#### What you will do
Go over the material below and report every line that contains the word "format".
====== Raw data
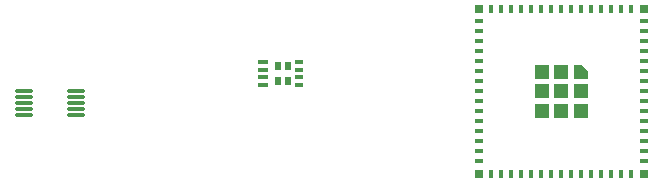
<source format=gbr>
%TF.GenerationSoftware,KiCad,Pcbnew,(6.0.4)*%
%TF.CreationDate,2022-11-13T14:24:48+02:00*%
%TF.ProjectId,pcb_heater_driver,7063625f-6865-4617-9465-725f64726976,rev?*%
%TF.SameCoordinates,Original*%
%TF.FileFunction,Paste,Top*%
%TF.FilePolarity,Positive*%
%FSLAX46Y46*%
G04 Gerber Fmt 4.6, Leading zero omitted, Abs format (unit mm)*
G04 Created by KiCad (PCBNEW (6.0.4)) date 2022-11-13 14:24:48*
%MOMM*%
%LPD*%
G01*
G04 APERTURE LIST*
G04 Aperture macros list*
%AMRoundRect*
0 Rectangle with rounded corners*
0 $1 Rounding radius*
0 $2 $3 $4 $5 $6 $7 $8 $9 X,Y pos of 4 corners*
0 Add a 4 corners polygon primitive as box body*
4,1,4,$2,$3,$4,$5,$6,$7,$8,$9,$2,$3,0*
0 Add four circle primitives for the rounded corners*
1,1,$1+$1,$2,$3*
1,1,$1+$1,$4,$5*
1,1,$1+$1,$6,$7*
1,1,$1+$1,$8,$9*
0 Add four rect primitives between the rounded corners*
20,1,$1+$1,$2,$3,$4,$5,0*
20,1,$1+$1,$4,$5,$6,$7,0*
20,1,$1+$1,$6,$7,$8,$9,0*
20,1,$1+$1,$8,$9,$2,$3,0*%
%AMFreePoly0*
4,1,6,0.600000,-0.600000,-0.600000,-0.600000,-0.600000,0.000000,0.000000,0.600000,0.600000,0.600000,0.600000,-0.600000,0.600000,-0.600000,$1*%
G04 Aperture macros list end*
%ADD10R,0.800000X0.800000*%
%ADD11R,1.200000X1.200000*%
%ADD12FreePoly0,270.000000*%
%ADD13R,0.800000X0.400000*%
%ADD14R,0.400000X0.800000*%
%ADD15RoundRect,0.075000X-0.650000X-0.075000X0.650000X-0.075000X0.650000X0.075000X-0.650000X0.075000X0*%
%ADD16R,0.510000X0.635000*%
%ADD17R,0.750000X0.300000*%
%ADD18R,0.830000X0.300000*%
G04 APERTURE END LIST*
D10*
%TO.C,U1*%
X103250000Y-110500000D03*
X89250000Y-110500000D03*
X89250000Y-96500000D03*
X103250000Y-96500000D03*
D11*
X97900000Y-103500000D03*
X96250000Y-103500000D03*
X94600000Y-105150000D03*
X94600000Y-103500000D03*
D12*
X97900000Y-101850000D03*
D11*
X97900000Y-105150000D03*
X96250000Y-105150000D03*
X96250000Y-101850000D03*
X94600000Y-101850000D03*
D13*
X103250000Y-97550000D03*
X103250000Y-98400000D03*
X103250000Y-99250000D03*
X103250000Y-100100000D03*
X103250000Y-100950000D03*
X103250000Y-101800000D03*
X103250000Y-102650000D03*
X103250000Y-103500000D03*
X103250000Y-104350000D03*
X103250000Y-105200000D03*
X103250000Y-106050000D03*
X103250000Y-106900000D03*
X103250000Y-107750000D03*
X103250000Y-108600000D03*
X103250000Y-109450000D03*
D14*
X102200000Y-110500000D03*
X101350000Y-110500000D03*
X100500000Y-110500000D03*
X99650000Y-110500000D03*
X98800000Y-110500000D03*
X97950000Y-110500000D03*
X97100000Y-110500000D03*
X96250000Y-110500000D03*
X95400000Y-110500000D03*
X94550000Y-110500000D03*
X93700000Y-110500000D03*
X92850000Y-110500000D03*
X92000000Y-110500000D03*
X91150000Y-110500000D03*
X90300000Y-110500000D03*
D13*
X89250000Y-109450000D03*
X89250000Y-108600000D03*
X89250000Y-107750000D03*
X89250000Y-106900000D03*
X89250000Y-106050000D03*
X89250000Y-105200000D03*
X89250000Y-104350000D03*
X89250000Y-103500000D03*
X89250000Y-102650000D03*
X89250000Y-101800000D03*
X89250000Y-100950000D03*
X89250000Y-100100000D03*
X89250000Y-99250000D03*
X89250000Y-98400000D03*
X89250000Y-97550000D03*
D14*
X90300000Y-96500000D03*
X91150000Y-96500000D03*
X92000000Y-96500000D03*
X92850000Y-96500000D03*
X93700000Y-96500000D03*
X94550000Y-96500000D03*
X95400000Y-96500000D03*
X96250000Y-96500000D03*
X97100000Y-96500000D03*
X97950000Y-96500000D03*
X98800000Y-96500000D03*
X99650000Y-96500000D03*
X100500000Y-96500000D03*
X101350000Y-96500000D03*
X102200000Y-96500000D03*
%TD*%
D15*
%TO.C,U2*%
X50800001Y-103500000D03*
X50800001Y-104000000D03*
X50800001Y-104500000D03*
X50800001Y-105000000D03*
X50800001Y-105500000D03*
X55200001Y-105500000D03*
X55200001Y-105000000D03*
X55200001Y-104500000D03*
X55200001Y-104000000D03*
X55200001Y-103500000D03*
%TD*%
D16*
%TO.C,Q1*%
X73145001Y-101374000D03*
X73145001Y-102626000D03*
D17*
X74075001Y-102975000D03*
D18*
X70965001Y-102975000D03*
D17*
X74075001Y-101025000D03*
X74075001Y-102325000D03*
D18*
X70965001Y-102325000D03*
D17*
X74075001Y-101675000D03*
D16*
X72285001Y-101374000D03*
D18*
X70965001Y-101025000D03*
X70965001Y-101675000D03*
D16*
X72285001Y-102626000D03*
%TD*%
M02*

</source>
============
#### Solution to this problem
<source format=gbr>
G04 Gerber Fmt 4.6, Leading zero omitted, Abs format (unit mm)*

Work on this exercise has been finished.